> **WHAT IS NEEDED**
The answer must reproduce the listing exactly, with every picture left out.

> **SOURCE MATERIAL**
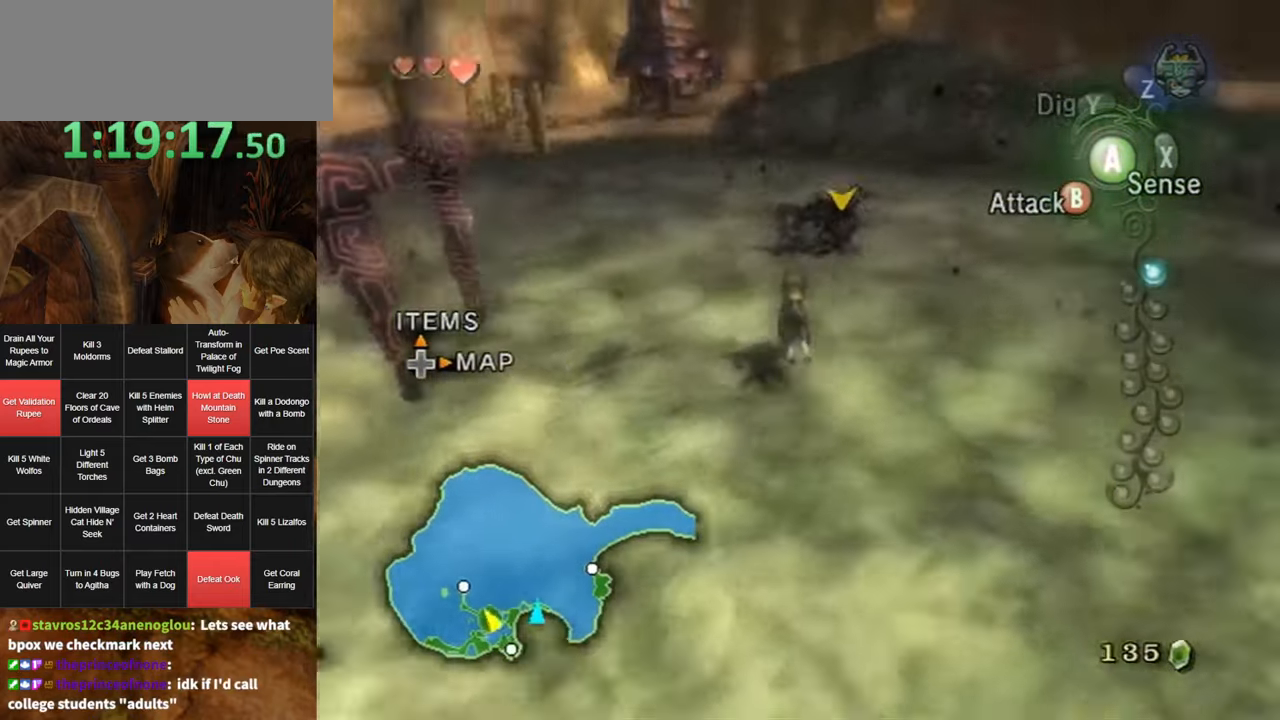
{"buttons": [], "left_stick": "up-right", "right_stick": "right", "events": [[317, "right_stick", "right"], [417, "left_stick", "up-right"]]}
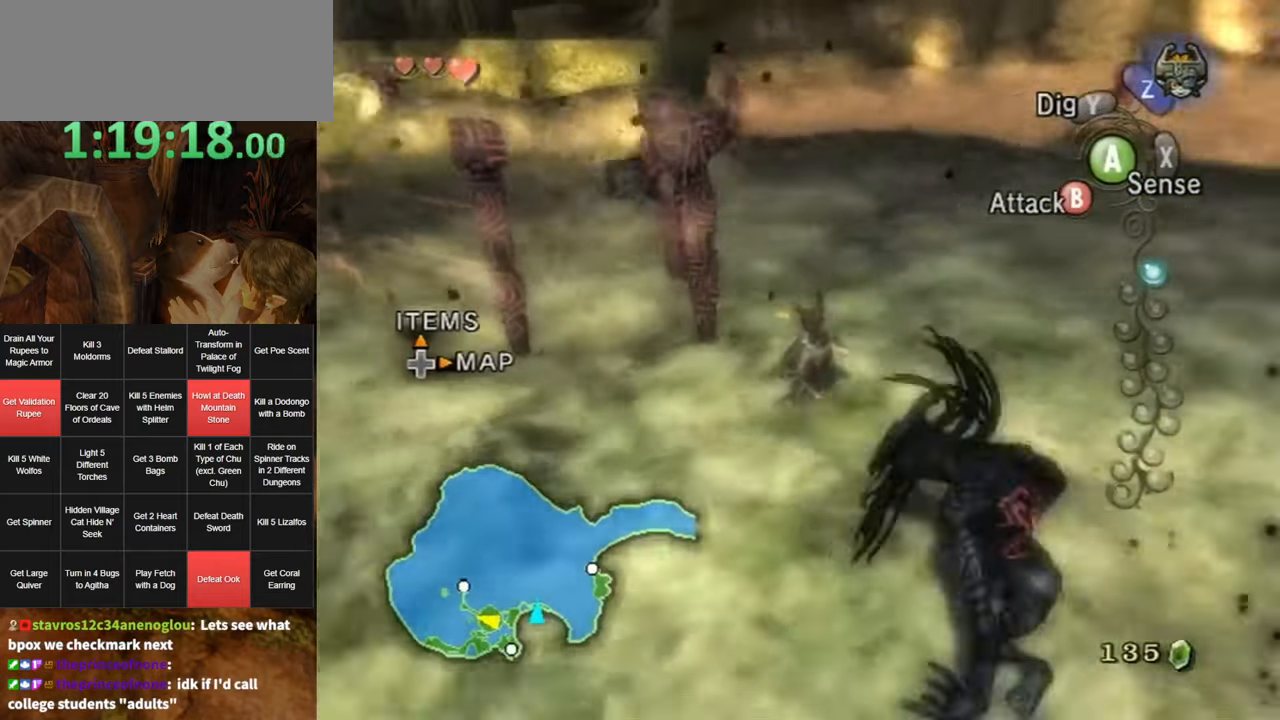
{"buttons": ["B"], "left_stick": "center", "right_stick": "center", "events": [[217, "left_stick", "up"], [317, "right_stick", "center"], [383, "B", "down"], [450, "left_stick", "center"]]}
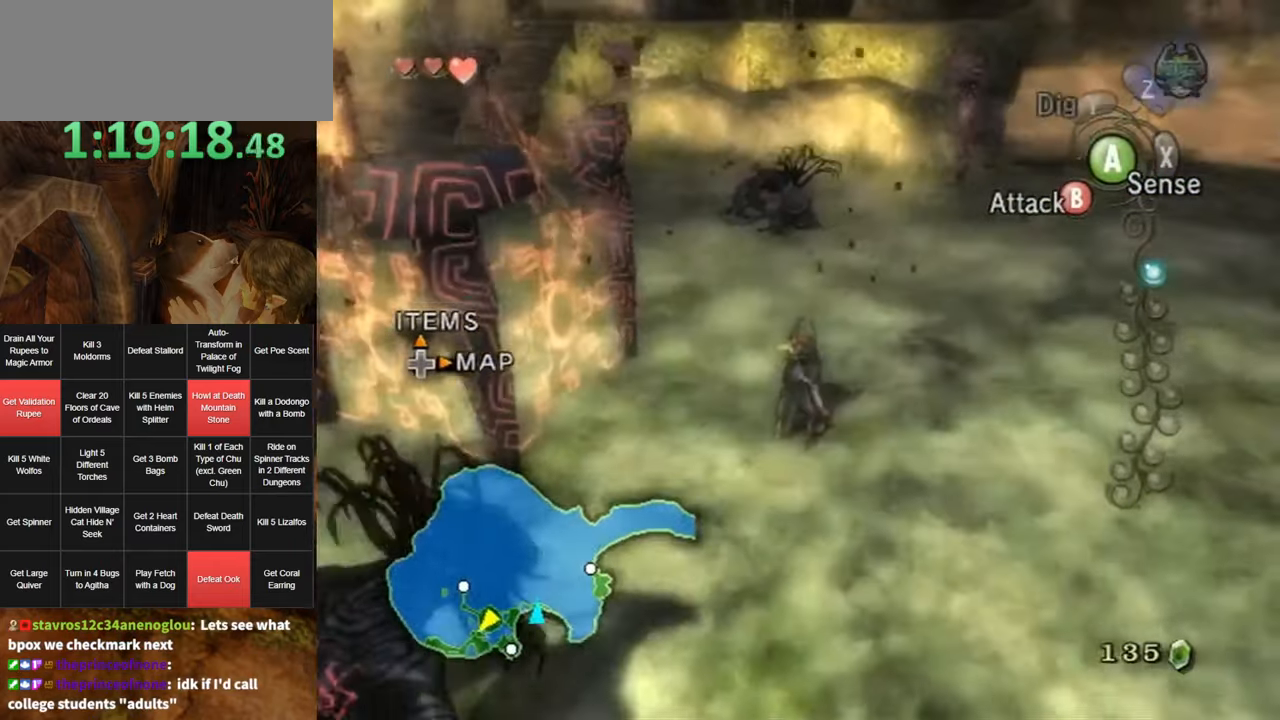
{"buttons": ["B"], "left_stick": "up-left", "right_stick": "center", "events": [[150, "left_stick", "up-left"]]}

> **RESPONSE BOX**
{"buttons": [], "left_stick": "up-right", "right_stick": "right", "events": [[317, "right_stick", "right"], [417, "left_stick", "up-right"]]}
{"buttons": ["B"], "left_stick": "center", "right_stick": "center", "events": [[217, "left_stick", "up"], [317, "right_stick", "center"], [383, "B", "down"], [450, "left_stick", "center"]]}
{"buttons": ["B"], "left_stick": "up-left", "right_stick": "center", "events": [[150, "left_stick", "up-left"]]}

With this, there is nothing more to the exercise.